### Dataset records
┄┄┄┄┄┄┄┄┄┄┄┄┄┄┄┄┄┄┄┄
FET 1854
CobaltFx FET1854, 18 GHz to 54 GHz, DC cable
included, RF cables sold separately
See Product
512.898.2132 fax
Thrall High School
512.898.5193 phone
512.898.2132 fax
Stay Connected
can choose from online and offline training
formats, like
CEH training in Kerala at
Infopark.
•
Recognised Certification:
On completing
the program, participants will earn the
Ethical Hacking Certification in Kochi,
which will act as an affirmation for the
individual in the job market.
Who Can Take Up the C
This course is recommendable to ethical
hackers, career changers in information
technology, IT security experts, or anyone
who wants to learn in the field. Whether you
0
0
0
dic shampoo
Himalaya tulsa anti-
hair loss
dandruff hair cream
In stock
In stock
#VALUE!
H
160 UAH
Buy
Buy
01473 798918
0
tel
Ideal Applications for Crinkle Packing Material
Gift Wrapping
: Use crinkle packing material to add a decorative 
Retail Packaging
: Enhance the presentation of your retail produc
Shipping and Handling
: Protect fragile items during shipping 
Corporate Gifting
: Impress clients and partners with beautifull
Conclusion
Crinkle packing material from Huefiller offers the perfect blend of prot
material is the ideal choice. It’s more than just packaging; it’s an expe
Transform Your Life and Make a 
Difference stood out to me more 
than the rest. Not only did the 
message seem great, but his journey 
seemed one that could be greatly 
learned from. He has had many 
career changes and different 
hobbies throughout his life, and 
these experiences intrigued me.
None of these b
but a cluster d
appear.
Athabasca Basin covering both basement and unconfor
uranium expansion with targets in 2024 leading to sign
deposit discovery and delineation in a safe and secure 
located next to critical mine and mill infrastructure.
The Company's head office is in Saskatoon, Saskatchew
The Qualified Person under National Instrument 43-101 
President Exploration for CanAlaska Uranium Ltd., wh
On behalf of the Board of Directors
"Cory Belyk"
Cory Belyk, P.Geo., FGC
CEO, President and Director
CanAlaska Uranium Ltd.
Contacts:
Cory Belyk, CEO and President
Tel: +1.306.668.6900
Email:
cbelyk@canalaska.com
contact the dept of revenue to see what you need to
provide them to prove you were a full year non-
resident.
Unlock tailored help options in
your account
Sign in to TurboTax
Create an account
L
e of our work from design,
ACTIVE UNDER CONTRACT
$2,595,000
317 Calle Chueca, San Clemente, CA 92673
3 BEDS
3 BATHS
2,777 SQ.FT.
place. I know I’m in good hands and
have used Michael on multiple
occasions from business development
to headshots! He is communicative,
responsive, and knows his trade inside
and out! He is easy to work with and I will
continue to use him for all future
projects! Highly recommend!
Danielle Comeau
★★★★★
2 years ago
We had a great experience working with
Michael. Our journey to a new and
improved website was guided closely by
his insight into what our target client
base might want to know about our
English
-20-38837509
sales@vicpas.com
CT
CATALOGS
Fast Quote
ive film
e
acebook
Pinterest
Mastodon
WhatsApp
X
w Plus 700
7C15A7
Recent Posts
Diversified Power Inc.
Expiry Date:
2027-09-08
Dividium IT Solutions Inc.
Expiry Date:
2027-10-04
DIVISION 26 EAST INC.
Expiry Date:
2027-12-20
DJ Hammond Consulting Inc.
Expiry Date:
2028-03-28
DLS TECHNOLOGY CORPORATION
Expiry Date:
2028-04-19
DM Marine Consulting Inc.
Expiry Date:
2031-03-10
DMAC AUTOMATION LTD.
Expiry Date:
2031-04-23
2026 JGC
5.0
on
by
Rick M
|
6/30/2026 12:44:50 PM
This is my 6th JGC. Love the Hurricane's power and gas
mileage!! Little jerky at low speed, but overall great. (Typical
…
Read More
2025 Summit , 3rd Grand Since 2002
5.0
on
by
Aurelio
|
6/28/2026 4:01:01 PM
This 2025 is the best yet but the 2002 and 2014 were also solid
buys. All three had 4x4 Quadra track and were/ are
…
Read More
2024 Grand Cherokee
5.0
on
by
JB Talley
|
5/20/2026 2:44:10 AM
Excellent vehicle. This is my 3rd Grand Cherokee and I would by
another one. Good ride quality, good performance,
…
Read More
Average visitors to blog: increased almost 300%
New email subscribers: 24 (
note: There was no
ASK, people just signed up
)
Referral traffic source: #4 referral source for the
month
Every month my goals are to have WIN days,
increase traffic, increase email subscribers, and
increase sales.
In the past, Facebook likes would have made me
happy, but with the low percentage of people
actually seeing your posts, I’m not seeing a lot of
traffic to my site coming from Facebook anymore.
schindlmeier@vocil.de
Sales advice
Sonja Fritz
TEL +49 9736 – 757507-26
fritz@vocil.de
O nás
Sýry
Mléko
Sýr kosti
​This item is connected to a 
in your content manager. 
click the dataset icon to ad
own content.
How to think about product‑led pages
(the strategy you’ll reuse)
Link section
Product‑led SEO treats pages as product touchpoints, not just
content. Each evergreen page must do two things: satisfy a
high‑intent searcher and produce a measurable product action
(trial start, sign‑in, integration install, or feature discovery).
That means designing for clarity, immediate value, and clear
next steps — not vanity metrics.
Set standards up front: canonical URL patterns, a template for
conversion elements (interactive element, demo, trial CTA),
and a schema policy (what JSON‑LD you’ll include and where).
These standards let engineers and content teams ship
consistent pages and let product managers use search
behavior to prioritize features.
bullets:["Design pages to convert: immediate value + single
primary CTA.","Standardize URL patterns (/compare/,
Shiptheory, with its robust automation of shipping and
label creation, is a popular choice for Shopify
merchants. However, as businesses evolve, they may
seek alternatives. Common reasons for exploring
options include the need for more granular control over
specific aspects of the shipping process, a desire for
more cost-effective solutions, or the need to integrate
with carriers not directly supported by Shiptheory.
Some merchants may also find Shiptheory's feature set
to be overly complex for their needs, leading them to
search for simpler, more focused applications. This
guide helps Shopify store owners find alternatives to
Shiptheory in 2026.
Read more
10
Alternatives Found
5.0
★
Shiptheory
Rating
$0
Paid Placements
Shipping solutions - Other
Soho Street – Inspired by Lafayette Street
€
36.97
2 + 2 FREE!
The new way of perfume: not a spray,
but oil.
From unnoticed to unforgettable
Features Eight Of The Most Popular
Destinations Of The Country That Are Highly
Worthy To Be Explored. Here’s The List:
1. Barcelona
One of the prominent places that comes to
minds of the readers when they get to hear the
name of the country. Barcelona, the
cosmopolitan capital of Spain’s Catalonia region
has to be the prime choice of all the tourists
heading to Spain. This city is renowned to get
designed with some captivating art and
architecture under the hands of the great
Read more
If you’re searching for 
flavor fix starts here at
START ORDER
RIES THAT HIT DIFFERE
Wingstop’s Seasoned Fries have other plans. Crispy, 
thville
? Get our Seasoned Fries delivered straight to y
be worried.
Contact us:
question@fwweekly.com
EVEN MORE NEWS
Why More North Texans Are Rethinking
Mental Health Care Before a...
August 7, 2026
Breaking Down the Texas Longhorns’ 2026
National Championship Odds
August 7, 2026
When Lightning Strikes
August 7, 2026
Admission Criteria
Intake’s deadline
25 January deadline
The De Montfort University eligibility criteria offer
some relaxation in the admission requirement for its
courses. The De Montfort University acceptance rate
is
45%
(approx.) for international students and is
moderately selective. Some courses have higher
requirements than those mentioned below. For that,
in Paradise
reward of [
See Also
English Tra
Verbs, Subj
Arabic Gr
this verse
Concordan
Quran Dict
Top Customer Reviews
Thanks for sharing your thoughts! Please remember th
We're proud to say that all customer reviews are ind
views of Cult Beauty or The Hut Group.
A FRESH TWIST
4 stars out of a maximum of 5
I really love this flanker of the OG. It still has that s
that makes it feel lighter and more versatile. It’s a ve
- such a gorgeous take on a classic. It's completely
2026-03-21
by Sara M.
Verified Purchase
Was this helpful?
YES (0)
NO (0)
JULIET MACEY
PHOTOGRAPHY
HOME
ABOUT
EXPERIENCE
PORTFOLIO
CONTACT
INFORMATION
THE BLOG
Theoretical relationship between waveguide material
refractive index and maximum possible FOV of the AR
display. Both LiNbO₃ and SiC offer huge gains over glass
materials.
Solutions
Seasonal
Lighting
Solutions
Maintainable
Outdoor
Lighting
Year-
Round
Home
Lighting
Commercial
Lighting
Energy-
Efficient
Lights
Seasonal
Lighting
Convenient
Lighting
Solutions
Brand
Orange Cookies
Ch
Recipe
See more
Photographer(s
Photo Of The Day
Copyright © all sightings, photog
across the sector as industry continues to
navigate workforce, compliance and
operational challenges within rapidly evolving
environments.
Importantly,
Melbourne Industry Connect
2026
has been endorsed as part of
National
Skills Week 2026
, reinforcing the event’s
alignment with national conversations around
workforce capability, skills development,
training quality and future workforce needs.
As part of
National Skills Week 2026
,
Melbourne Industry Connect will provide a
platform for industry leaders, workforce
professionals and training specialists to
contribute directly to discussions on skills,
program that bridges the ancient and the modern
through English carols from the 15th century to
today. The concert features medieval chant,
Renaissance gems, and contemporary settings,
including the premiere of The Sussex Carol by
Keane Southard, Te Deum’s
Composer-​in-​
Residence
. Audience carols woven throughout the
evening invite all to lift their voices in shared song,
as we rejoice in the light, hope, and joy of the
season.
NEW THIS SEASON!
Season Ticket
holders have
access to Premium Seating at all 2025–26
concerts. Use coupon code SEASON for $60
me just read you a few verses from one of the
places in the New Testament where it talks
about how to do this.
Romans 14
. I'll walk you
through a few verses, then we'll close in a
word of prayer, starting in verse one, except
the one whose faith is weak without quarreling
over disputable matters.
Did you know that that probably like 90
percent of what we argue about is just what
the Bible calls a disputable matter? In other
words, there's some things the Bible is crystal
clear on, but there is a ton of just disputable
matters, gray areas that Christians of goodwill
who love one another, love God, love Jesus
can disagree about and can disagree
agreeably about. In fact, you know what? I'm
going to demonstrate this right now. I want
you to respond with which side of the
┄┄┄┄┄┄┄┄┄┄┄┄┄┄┄┄┄┄┄┄
### TASK DIRECTIONS
Give back exactly the lines from the first line of the records through the line holding "material is the", including both of those lines and leaving out all others.

### TASK RESULT
FET 1854
CobaltFx FET1854, 18 GHz to 54 GHz, DC cable
included, RF cables sold separately
See Product
512.898.2132 fax
Thrall High School
512.898.5193 phone
512.898.2132 fax
Stay Connected
can choose from online and offline training
formats, like
CEH training in Kerala at
Infopark.
•
Recognised Certification:
On completing
the program, participants will earn the
Ethical Hacking Certification in Kochi,
which will act as an affirmation for the
individual in the job market.
Who Can Take Up the C
This course is recommendable to ethical
hackers, career changers in information
technology, IT security experts, or anyone
who wants to learn in the field. Whether you
0
0
0
dic shampoo
Himalaya tulsa anti-
hair loss
dandruff hair cream
In stock
In stock
#VALUE!
H
160 UAH
Buy
Buy
01473 798918
0
tel
Ideal Applications for Crinkle Packing Material
Gift Wrapping
: Use crinkle packing material to add a decorative 
Retail Packaging
: Enhance the presentation of your retail produc
Shipping and Handling
: Protect fragile items during shipping 
Corporate Gifting
: Impress clients and partners with beautifull
Conclusion
Crinkle packing material from Huefiller offers the perfect blend of prot
material is the ideal choice. It’s more than just packaging; it’s an expe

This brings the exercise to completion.